**任务要求**:
**a.** 请将关于沙湾凹陷百口泉组的文本中的一段原样重录：自含有“王天海^1,2, 许多年³, 吴涛⁴, 关新³, 谢再波^1,2, 陶辉飞¹”的词句起，至“hic3@yeah.net。”止。
**b.** 依据关于沙湾凹陷百口泉组的文本，该文的收稿日期是哪一天？

**所给文本**:

== == ==

准噶尔盆地沙湾凹陷三叠系百口泉组沉积相展布特征及沉积模式

doi:10.12108/yxyqc.20240110

岩性油气藏 ›› 2024, Vol. 36 ›› Issue (1): 98–110.doi: 10.12108/yxyqc.20240110

准噶尔盆地沙湾凹陷三叠系百口泉组沉积相展布特征及沉积模式

王天海^1,2, 许多年³, 吴涛⁴, 关新³, 谢再波^1,2, 陶辉飞¹

1. 中国科学院西北生态环境资源研究院, 甘肃兰州 730000;
2. 中国科学院大学, 北京 100049;
3. 中国石油勘探开发研究院西北分院, 甘肃兰州 730020;
4. 中国石油新疆油田公司勘探开发研究院, 新疆克拉玛依 834000

收稿日期:2022-10-13 修回日期:2022-11-08 出版日期:2024-01-01 发布日期:2024-01-02
第一作者:王天海(1997-),男,中国科学院西北生态环境资源研究院在读硕士研究生,研究方向为油气地球物理勘探。地址:(730000)甘肃省兰州市城关区东岗西路382号。Email:863416324@qq.com。
通信作者: 陶辉飞(1983-),男,博士,副研究员,主要从事含油气盆地及沉积地质学方面的研究工作。Email:tophic3@yeah.net。
基金资助:
国家自然科学基金项目“陆相湖盆水下滑坡体的形成机制、识别标志及其石油地质意义”（编号：41872116）资助。

== == ==

**数据摘录**:
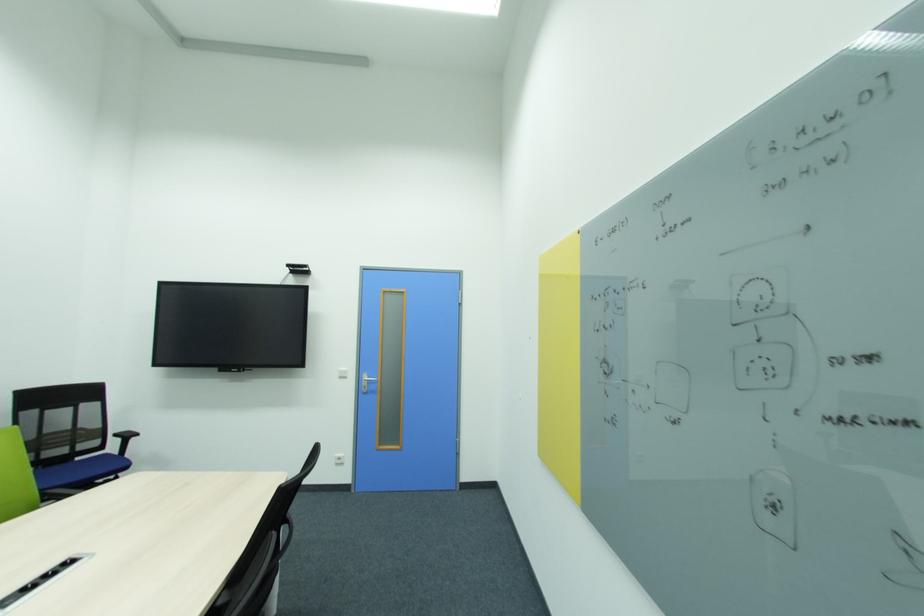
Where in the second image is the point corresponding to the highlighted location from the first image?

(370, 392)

== == ==

**参考答案**:
**a.**
王天海^1,2, 许多年³, 吴涛⁴, 关新³, 谢再波^1,2, 陶辉飞¹

1. 中国科学院西北生态环境资源研究院, 甘肃兰州 730000;
2. 中国科学院大学, 北京 100049;
3. 中国石油勘探开发研究院西北分院, 甘肃兰州 730020;
4. 中国石油新疆油田公司勘探开发研究院, 新疆克拉玛依 834000

收稿日期:2022-10-13 修回日期:2022-11-08 出版日期:2024-01-01 发布日期:2024-01-02
第一作者:王天海(1997-),男,中国科学院西北生态环境资源研究院在读硕士研究生,研究方向为油气地球物理勘探。地址:(730000)甘肃省兰州市城关区东岗西路382号。Email:863416324@qq.com。
通信作者: 陶辉飞(1983-),男,博士,副研究员,主要从事含油气盆地及沉积地质学方面的研究工作。Email:tophic3@yeah.net。

**b.** 2022-10-13